Implications for Patients and Healthcare
The implications of this research are profound, offering a glimmer of hope for millions grappling with MASLD. For patients, the prospect of a readily available, affordable, and well-understood treatment like vitamin B3 is highly encouraging. Unlike experimental drugs that require years of development and testing, niacin’s established clinical history means it could potentially move through clinical trials for MASLD much faster. This could significantly accelerate the availability of an effective intervention, especially for those who struggle with lifestyle changes or whose disease progresses despite conventional management.
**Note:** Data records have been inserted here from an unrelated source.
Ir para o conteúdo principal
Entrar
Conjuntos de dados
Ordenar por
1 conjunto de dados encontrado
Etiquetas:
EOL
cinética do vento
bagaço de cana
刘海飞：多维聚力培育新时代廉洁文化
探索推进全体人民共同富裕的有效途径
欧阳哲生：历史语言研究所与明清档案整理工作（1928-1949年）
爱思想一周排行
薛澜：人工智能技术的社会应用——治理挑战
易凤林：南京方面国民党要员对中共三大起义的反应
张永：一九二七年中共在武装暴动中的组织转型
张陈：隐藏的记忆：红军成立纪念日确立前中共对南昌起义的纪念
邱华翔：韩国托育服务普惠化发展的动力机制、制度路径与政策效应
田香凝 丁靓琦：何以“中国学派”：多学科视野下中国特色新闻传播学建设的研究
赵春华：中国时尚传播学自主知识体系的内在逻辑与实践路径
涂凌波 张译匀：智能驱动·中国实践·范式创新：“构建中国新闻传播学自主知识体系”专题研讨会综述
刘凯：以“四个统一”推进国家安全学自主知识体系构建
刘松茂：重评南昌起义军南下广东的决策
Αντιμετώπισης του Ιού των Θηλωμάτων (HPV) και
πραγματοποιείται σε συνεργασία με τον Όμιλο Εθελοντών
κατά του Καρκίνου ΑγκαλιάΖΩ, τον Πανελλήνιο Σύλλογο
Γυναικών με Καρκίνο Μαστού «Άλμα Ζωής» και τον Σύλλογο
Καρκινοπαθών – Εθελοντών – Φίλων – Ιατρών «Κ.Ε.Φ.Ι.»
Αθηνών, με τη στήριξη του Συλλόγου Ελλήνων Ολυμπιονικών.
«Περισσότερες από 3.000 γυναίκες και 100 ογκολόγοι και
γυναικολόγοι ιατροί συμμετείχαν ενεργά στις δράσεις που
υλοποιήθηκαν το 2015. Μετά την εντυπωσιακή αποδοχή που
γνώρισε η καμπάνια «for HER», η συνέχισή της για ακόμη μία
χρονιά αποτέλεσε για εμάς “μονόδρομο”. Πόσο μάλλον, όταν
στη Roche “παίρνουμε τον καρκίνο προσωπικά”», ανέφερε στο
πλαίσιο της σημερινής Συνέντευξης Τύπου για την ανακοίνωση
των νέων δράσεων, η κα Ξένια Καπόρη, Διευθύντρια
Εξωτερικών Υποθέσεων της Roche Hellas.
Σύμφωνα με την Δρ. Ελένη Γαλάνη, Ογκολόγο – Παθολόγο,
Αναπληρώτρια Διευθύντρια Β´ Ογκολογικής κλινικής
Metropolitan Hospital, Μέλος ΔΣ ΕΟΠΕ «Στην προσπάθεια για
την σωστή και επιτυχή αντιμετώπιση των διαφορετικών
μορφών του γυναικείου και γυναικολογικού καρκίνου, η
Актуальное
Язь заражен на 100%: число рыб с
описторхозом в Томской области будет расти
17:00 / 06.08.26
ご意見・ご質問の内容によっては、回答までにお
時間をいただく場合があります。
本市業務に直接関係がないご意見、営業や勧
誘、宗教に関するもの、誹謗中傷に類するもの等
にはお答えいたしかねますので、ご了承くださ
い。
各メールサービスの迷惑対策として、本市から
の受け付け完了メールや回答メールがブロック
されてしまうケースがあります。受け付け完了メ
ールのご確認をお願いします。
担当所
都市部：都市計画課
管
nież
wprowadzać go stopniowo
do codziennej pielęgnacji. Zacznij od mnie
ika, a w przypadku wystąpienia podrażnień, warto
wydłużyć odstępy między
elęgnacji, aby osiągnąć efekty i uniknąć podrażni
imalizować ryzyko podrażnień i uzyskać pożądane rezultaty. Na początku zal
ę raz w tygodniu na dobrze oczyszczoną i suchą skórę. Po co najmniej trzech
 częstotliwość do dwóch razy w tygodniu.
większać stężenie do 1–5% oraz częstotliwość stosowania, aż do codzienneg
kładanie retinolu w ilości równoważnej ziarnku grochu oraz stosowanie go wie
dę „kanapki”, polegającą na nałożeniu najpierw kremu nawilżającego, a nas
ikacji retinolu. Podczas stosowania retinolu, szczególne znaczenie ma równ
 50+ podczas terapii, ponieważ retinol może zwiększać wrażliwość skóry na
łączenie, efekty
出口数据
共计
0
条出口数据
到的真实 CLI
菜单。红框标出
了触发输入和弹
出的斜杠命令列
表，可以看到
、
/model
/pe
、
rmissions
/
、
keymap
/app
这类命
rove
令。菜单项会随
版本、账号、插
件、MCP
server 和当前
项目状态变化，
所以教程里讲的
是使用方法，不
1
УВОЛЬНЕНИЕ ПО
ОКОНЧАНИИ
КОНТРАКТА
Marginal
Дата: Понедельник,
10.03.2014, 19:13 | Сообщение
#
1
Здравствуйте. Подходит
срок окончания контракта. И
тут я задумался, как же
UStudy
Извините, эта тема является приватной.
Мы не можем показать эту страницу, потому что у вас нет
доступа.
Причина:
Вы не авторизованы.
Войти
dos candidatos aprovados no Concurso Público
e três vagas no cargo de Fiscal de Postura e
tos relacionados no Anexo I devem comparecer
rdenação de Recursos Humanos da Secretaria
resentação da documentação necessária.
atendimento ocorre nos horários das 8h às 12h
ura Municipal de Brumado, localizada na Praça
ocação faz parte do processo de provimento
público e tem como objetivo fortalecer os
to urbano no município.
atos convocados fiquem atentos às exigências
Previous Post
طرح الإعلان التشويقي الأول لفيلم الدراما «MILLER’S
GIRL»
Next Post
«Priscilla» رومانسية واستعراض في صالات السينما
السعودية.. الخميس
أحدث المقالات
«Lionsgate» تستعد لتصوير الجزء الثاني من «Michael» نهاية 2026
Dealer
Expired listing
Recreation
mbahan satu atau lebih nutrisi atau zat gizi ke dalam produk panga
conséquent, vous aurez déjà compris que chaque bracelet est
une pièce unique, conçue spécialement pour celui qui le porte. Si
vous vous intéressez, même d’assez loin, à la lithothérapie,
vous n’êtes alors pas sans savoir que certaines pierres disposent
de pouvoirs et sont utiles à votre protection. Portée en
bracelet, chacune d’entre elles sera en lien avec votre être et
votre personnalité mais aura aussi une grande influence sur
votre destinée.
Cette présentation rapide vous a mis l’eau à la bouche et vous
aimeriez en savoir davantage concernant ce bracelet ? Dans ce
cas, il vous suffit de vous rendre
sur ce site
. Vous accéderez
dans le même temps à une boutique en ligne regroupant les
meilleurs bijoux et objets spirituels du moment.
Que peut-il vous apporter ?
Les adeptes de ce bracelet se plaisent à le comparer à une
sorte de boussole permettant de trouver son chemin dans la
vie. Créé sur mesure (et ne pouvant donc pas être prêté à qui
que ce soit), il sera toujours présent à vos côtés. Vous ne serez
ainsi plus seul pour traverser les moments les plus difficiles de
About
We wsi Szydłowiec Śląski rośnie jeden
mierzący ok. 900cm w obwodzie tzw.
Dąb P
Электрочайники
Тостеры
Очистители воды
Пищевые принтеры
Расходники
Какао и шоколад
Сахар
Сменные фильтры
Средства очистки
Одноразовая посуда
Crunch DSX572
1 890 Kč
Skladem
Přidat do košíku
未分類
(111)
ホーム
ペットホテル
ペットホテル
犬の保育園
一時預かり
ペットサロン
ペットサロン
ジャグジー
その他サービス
From a healthcare system perspective, the repurposing of niacin offers substantial economic benefits. Developing new drugs is an incredibly costly and time-consuming endeavor. Utilizing an existing compound bypasses much of this expenditure, making effective treatment more accessible and sustainable, particularly in regions with limited healthcare resources. This strategy aligns with a growing trend in pharmaceutical research to identify novel applications for approved medications, maximizing their utility and expediting patient access to therapies.
Future Directions and Clinical Translation
While the findings are highly promising, it is crucial to acknowledge that this research, primarily conducted in animal models and in vitro settings, represents a foundational step. The next critical phase will involve rigorous human clinical trials to confirm these results in MASLD patients. These trials will need to:
- Validate Efficacy: Determine if niacin treatment effectively reduces miR-93 levels and improves liver fat, inflammation, and fibrosis in human subjects.
- Optimal Dosing: Establish the most effective and safest dosage regimens for MASLD patients, considering the potential for the niacin flush and other side effects.
- Long-term Outcomes: Assess the long-term impact of niacin on MASLD progression, including its ability to prevent the development of MASH, cirrhosis, and liver cancer.
- Combination Therapies: Explore whether niacin, either alone or in combination with other existing or emerging MASLD treatments, can offer superior benefits. The researchers’ suggestion of niacin as a candidate for "combination therapies targeting miRNA pathways" is particularly insightful, acknowledging that complex diseases often require multi-pronged approaches.
The success of these clinical trials could usher in a new era for MASLD management, potentially positioning niacin as a first-line or adjunct therapy. This discovery not only provides a tangible new treatment avenue but also reinforces the immense value of fundamental research in unraveling disease mechanisms, ultimately paving the way for innovative and accessible solutions to pressing global health challenges. The journey from laboratory discovery to widespread patient benefit is often long, but the identification of miR-93 as a key regulator and niacin as its modulator represents a significant stride forward in the fight against MASLD.